From: Ted P. <tpederse@d.umn.edu> - 2008-10-25 16:02:05
|
Hi Karthick, I'm glad to know you are finding Text::Similarity useful... I think the main documentation we have about these measures is found here : http://search.cpan.org/dist/Text-Similarity/lib/Text/Similarity/Overlaps.pm This gives the formulas that we use in the program - I think in general these are pretty commonly accepted definitions (except perhaps for lesk) so we didn't elaborate a great deal on them. However, I'm happy to add some details as needed. The lesk measure in terms of the overlap counting, etc. that we do is probably best described here (in section 7.3): An Adapted Lesk Algorithm for Word Sense Disambiguation using WordNet (Banerjee and Pedersen) - Appears in the Proceedings of the Third International Conference on Intelligent Text Processing and Computational Linguistics, pp. 136-145, February 17-23, 2002, Mexico City. http://www.d.umn.edu/~tpederse/Pubs/cicling2002-b.pdf The other measures I *think* are fairly standard, although if you have doubts about what we have done with them let me know and I can hopefully clarify.

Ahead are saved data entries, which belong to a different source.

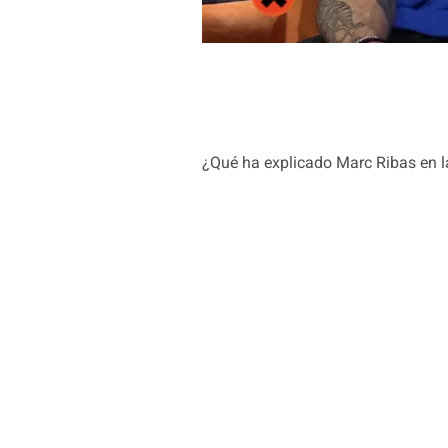
¿Qué ha explicado Marc Ribas en la 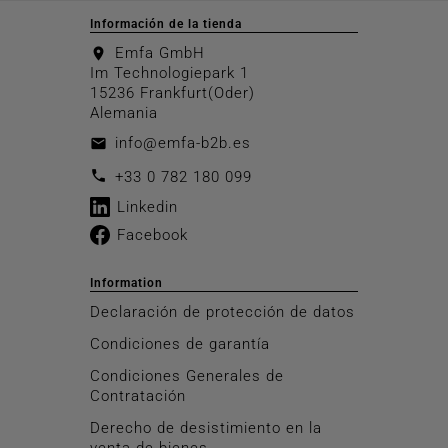
Información de la tienda
Emfa GmbH
location_on
Im Technologiepark 1
15236 Frankfurt(Oder)
Alemania
info@emfa-b2b.es
email
call
+33 0 782 180 099
Linkedin
Facebook
Information
Declaración de protección de datos
Condiciones de garantía
Condiciones Generales de
Contratación
Derecho de desistimiento en la
venta de bienes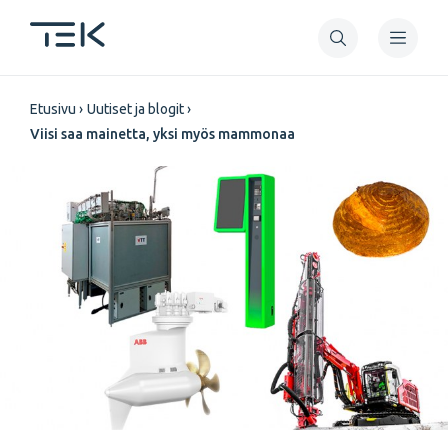
Hyppää
pääsisältöön
Murupolku
Etusivu
Uutiset ja blogit
Viisi saa mainetta, yksi myös mammonaa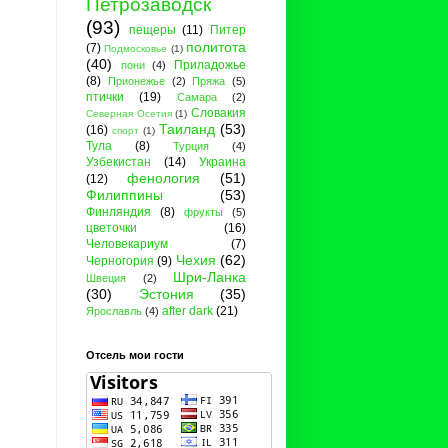
Петрозаводск
(93)
пещеры
(11)
Питер
политота
(7)
Подмосковье
(1)
(40)
Приладожье
пони
(4)
(8)
Прионежье
(2)
Пряжа
(5)
птички
(19)
Самара
(2)
Словакия
Северная Осетия
(1)
Таиланд
(53)
(16)
спорт
(1)
Тула
(8)
Турция
(4)
Узбекистан
(14)
Украина
фенология
(51)
(12)
Филиппины
(53)
Финляндия
(8)
фрукты
(5)
цветочки
(16)
Человекариум
(7)
Чехия
(62)
Черногория
(9)
Шри-Ланка
Швеция
(2)
(30)
Эстония
(35)
after dark
(21)
Ярославль
(4)
Отсель мои гости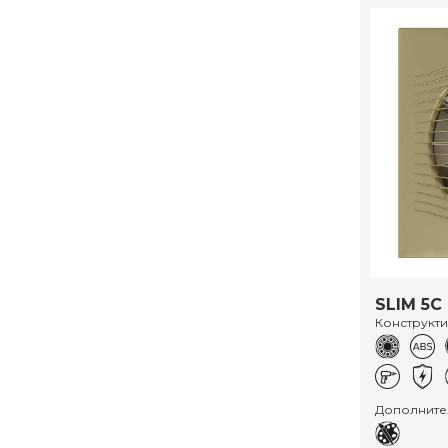
SLIM 5C
Конструкт
Дополните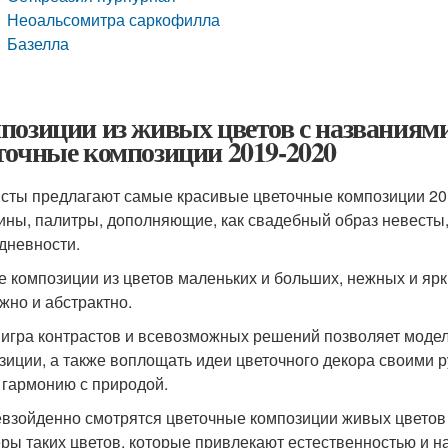
Неоальсомитра саркофилла
Базелла
позиции из живых цветов с названиям
точные композиции 2019-2020
сты предлагают самые красивые цветочные композиции 201
ины, палитры, дополняющие, как свадебный образ невесты
дневности.
е композиции из цветов маленьких и больших, нежных и яр
жно и абстрактно.
 игра контрастов и всевозможных решений позволяет мод
зиции, а также воплощать идеи цветочного декора своими р
 гармонию с природой.
взойденно смотрятся цветочные композиции живых цветов 
ры таких цветов, которые привлекают естественностью и н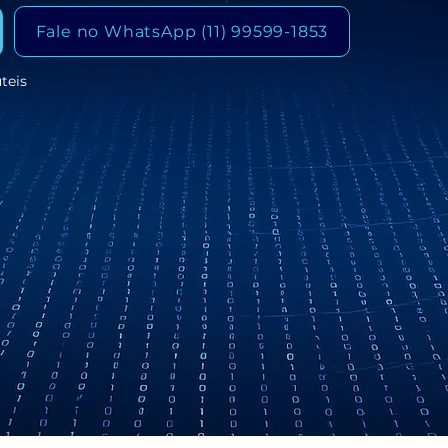
Fale no WhatsApp (11) 99599-1853
teis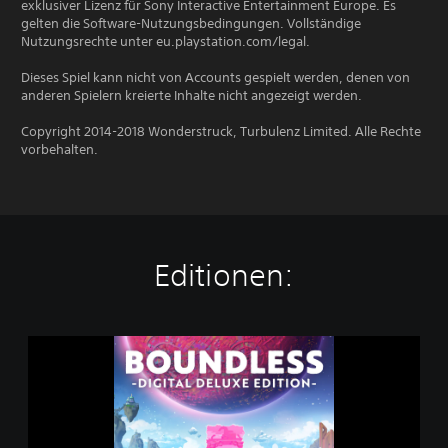
exklusiver Lizenz für Sony Interactive Entertainment Europe. Es
gelten die Software-Nutzungsbedingungen. Vollständige
Nutzungsrechte unter eu.playstation.com/legal.
Dieses Spiel kann nicht von Accounts gespielt werden, denen von
anderen Spielern kreierte Inhalte nicht angezeigt werden.
Copyright 2014-2018 Wonderstruck, Turbulenz Limited. Alle Rechte
vorbehalten.
Editionen:
B
o
u
n
d
l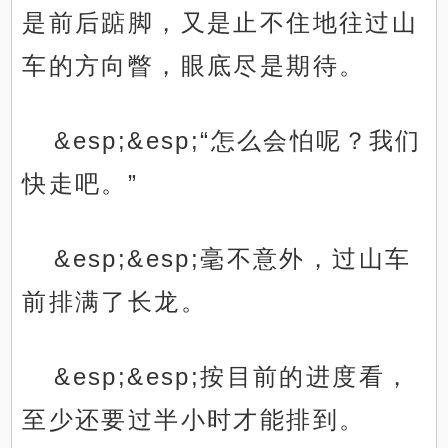
是前后踮脚，又是止不住地往过山
车的方向瞥，眼底尽是期待。
&esp;&esp;“怎么会怕呢？我们
快走吧。”
&esp;&esp;毫不意外，过山车
前排满了长龙。
&esp;&esp;按目前的进度看，
至少还要过半小时才能排到。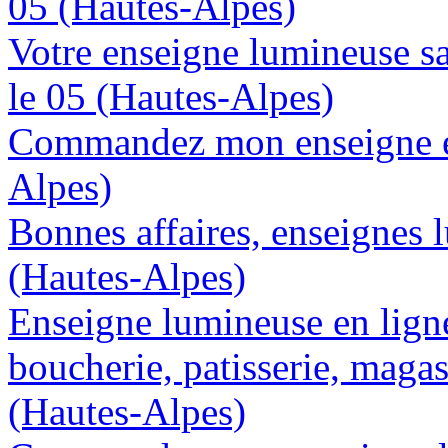
05 (Hautes-Alpes)
Votre enseigne lumineuse sa
le 05 (Hautes-Alpes)
Commandez mon enseigne en
Alpes)
Bonnes affaires, enseignes 
(Hautes-Alpes)
Enseigne lumineuse en lign
boucherie, patisserie, magas
(Hautes-Alpes)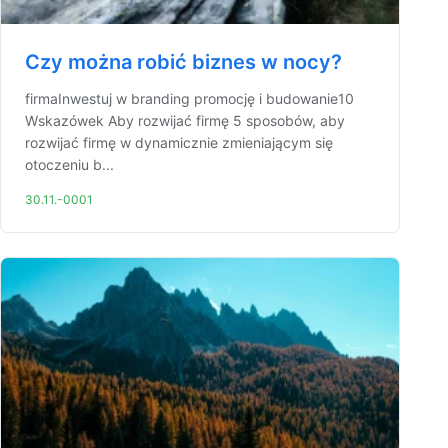
Czy można robić biznes w nocy?
firmaInwestuj w branding promocję i budowanie10
Wskazówek Aby rozwijać firmę 5 sposobów, aby
rozwijać firmę w dynamicznie zmieniającym się
otoczeniu b...
30.11.-0001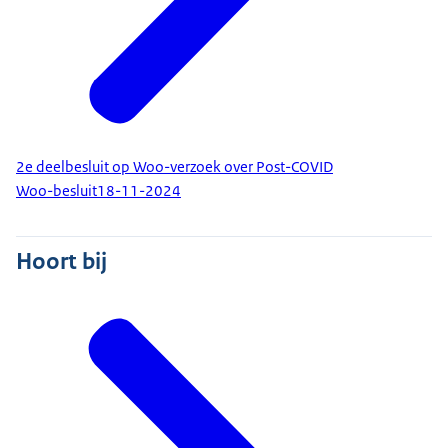
2e deelbesluit op Woo-verzoek over Post-COVID
Woo-besluit
18-11-2024
Hoort bij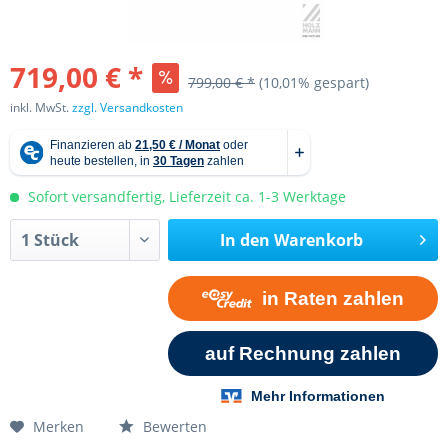
719,00 € *
799,00 € *
(10,01% gespart)
inkl. MwSt.
zzgl. Versandkosten
Sofort versandfertig, Lieferzeit ca. 1-3 Werktage
In den
Warenkorb
Merken
Bewerten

Thanks! Ted On Sat, Oct 25, 2008 at 10:45 AM, Karthick Jayaraman <kar...@gm...> wrote: > Dear Professor, > > I am using your Text:Similarity package in one my current projects. Is > there any documentation on the details of the metrics such as > F-Measure, Precision, Recall, Cosine, and Lesk ? Kindly let me know. > > We are currently using your package to do establish similarity of > JavaScript programs that undergo certain forms of minor minor dynamic > updatings. > > We would like to cite your package and the reference on the metrics. > > -- > Cheers!, > Karthick Jayaraman > > You must do the things you think you cannot do. > Eleanor Roosevelt > > http://web.syr.edu/~kjayaram > -- Ted Pedersen http://www.d.umn.edu/~tpederse |